Actually, I think your examples are a blend of oxymoron and the form of understatement called litotes, which negates the negative to create a positive. Some examples:
There was no small crowd at the accident site.
The engineers in Silicon Valley showed no little interest in the new invention.
Dr. Black's diagnostic skills may not have been the best, but neither were they insignificant.
The roller coaster ride gave me a small, but not inconsequential, thrill.
With no small effort, I could probably turn some of your examples into litotes. Let's see . . ..
Yours: "What the problem isn't, is that they're too attentive."
Mine: The problem is they are not the least bit inattentive. [In other words, they don't miss a trick!]
Yours: "What the problem is, isn't that they're too attentive."
Mine: The problem is not from their lack of inattentiveness.
Yours: "What the problem isn't, isn't that they're too attentive."
Mine: That they are not inattentive is not the problem, but that they are in fact inattentive.
Frankly, I think your examples--particularly the last one--also resemble a truncated form of periphrasis; that is, beating around the bush and not getting to the point. There is a time and place even for periphrasis, particularly in a delicate situation in which diplomacy is not unimportant. Nevertheless, an over-dependence on periphrasis confuse and even alienate your audience.

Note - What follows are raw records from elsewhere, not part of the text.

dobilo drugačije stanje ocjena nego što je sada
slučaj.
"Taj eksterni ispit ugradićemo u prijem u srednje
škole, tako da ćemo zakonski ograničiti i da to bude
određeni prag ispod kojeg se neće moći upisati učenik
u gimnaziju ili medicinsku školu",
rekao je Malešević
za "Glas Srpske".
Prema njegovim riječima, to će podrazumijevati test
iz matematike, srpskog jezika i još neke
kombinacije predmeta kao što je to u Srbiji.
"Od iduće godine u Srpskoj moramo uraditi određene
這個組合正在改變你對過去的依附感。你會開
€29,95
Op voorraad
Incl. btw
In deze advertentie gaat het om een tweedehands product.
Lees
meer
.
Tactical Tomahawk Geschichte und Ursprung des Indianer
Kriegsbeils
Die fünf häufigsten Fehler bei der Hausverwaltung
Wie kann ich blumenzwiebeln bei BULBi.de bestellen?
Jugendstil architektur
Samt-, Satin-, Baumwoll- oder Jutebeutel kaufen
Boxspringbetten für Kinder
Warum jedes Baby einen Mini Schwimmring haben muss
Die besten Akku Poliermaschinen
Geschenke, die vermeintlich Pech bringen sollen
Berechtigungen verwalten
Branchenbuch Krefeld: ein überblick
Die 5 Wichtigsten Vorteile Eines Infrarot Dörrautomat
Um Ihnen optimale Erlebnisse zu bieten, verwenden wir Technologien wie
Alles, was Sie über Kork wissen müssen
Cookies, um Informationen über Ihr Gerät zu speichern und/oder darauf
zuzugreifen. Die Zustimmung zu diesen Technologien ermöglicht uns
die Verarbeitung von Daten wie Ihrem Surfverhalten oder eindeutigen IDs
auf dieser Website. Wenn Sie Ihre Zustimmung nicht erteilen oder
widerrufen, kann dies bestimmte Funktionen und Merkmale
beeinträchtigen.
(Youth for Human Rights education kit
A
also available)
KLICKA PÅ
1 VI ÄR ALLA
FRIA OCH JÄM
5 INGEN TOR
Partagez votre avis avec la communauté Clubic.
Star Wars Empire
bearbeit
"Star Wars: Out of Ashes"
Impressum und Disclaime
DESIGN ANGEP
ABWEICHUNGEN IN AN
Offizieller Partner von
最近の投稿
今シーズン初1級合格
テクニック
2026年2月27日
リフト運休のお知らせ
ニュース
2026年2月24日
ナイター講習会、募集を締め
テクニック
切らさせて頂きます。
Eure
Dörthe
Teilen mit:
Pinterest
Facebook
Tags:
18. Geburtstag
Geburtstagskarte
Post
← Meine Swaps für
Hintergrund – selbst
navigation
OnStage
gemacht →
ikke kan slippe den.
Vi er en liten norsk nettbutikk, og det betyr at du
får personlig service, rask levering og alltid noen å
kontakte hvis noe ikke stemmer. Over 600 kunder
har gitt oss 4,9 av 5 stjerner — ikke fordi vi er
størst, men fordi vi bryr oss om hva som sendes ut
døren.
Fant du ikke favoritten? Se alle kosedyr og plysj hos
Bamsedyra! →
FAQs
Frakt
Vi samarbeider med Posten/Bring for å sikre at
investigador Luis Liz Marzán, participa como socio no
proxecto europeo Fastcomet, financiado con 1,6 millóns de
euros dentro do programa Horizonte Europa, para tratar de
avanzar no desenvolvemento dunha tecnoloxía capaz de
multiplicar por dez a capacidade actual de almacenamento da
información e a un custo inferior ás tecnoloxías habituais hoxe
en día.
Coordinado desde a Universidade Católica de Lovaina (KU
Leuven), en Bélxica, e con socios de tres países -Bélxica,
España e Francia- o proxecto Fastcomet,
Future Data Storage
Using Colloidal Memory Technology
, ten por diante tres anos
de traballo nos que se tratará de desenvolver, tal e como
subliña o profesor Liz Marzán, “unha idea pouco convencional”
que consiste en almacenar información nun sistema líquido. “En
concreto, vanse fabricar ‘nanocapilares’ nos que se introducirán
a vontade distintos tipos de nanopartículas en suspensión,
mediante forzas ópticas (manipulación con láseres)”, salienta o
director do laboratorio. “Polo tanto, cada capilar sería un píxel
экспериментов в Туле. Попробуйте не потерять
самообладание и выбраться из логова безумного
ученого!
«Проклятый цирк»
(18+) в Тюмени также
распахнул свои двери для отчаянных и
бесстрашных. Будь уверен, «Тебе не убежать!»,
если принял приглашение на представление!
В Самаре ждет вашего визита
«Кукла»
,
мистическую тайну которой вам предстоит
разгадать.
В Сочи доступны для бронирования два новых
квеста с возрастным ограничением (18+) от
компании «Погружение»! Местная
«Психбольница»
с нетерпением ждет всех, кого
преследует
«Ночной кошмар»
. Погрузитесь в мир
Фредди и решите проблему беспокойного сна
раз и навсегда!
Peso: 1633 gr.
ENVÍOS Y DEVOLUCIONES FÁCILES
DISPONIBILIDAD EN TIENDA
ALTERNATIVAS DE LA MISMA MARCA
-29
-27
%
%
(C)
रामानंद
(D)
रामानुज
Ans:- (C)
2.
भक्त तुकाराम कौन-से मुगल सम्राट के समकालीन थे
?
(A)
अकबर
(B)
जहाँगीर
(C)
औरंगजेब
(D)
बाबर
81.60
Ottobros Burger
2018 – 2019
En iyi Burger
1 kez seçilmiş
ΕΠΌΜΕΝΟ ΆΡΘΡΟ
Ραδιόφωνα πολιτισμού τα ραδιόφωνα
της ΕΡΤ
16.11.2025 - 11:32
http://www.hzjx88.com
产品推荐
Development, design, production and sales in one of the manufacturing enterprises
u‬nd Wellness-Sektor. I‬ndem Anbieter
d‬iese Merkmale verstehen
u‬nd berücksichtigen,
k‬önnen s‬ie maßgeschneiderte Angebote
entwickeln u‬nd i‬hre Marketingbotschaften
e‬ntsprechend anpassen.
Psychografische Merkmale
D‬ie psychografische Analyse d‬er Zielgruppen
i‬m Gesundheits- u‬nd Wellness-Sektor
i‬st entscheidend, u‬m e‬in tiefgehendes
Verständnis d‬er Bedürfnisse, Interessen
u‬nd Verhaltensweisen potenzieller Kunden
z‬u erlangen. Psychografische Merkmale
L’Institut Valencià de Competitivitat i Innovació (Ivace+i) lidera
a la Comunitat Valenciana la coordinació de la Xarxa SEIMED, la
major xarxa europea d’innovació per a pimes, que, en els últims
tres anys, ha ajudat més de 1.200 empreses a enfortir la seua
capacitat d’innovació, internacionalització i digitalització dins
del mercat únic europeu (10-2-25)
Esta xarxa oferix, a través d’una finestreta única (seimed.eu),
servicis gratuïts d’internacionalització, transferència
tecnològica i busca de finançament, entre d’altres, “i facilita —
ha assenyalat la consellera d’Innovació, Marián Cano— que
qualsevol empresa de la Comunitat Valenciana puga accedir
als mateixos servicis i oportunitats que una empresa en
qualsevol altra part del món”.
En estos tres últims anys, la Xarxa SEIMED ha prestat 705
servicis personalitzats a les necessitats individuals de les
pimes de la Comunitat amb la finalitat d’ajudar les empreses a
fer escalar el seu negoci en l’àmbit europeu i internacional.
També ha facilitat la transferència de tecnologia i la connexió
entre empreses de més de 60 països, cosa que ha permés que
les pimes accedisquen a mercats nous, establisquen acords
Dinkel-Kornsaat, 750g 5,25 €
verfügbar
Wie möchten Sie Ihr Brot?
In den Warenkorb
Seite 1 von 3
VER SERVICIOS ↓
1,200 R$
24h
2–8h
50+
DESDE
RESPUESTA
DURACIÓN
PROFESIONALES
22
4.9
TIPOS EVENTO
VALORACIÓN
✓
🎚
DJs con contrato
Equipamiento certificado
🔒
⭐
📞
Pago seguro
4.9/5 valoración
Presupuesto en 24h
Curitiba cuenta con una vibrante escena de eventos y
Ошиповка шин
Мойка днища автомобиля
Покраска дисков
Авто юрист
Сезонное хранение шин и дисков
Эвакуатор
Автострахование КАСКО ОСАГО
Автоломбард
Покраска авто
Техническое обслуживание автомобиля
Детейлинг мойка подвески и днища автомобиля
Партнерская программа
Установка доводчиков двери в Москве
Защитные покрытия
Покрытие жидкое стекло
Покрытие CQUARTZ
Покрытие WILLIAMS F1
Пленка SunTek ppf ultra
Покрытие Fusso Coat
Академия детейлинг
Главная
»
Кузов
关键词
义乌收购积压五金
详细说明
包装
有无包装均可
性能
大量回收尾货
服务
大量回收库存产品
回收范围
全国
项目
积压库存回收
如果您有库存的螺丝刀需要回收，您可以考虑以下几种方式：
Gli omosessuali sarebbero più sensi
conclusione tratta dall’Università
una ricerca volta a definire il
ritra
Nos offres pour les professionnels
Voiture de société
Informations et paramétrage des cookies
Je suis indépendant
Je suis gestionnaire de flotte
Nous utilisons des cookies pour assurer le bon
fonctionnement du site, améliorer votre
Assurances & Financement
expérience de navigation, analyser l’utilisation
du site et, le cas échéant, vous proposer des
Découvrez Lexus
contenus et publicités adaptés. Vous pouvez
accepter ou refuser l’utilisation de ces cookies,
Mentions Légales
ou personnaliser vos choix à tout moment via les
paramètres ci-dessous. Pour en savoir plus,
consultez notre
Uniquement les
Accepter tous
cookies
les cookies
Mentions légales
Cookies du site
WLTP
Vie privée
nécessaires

If delicacy is the purpose of using your examples, then fine. If not, you are simply engaging in word play and perhaps attempting to push the envelope of irony inelegantly. To craft a more elegant irony, you might toy with Kirkegaard's concept of "infinite, absolute negativity" (it might be "infinite, absolute negativity"). For example, the frog and the scorpion:
One day at the creek's edge, a scorpion asks a frog if he would transport him to the other side of the creek. The frog experiences no small amount of fear and trepidation, even when the scorpion promises the frog that he'll not only not string him but additionally he'll show Mr. Frog where a huge swarm of flies hangs out on the other side of the creek if he will only give him a ride.
The frog thinks to himself, "Hmmm. Mr. Scorpion has promised not to sting me, and those flies would surely taste good at this point, as I'm really kind of hungry. On the other hand, what if he wants me to think that he's sincere when in fact he isn't sincere and simply wants to sting me. No, I think he's using reverse psychology on me, and he wants me to think he's insincere but is only pretending to be insincere about his insincerity, so that I'll actually think he's sincere. No, that can't be right. Maybe . . .."
And so it goes. Mr. Frog is overthinking things, and he should have trusted his initial instinct that Mr. Scorpion could not be trusted. Period.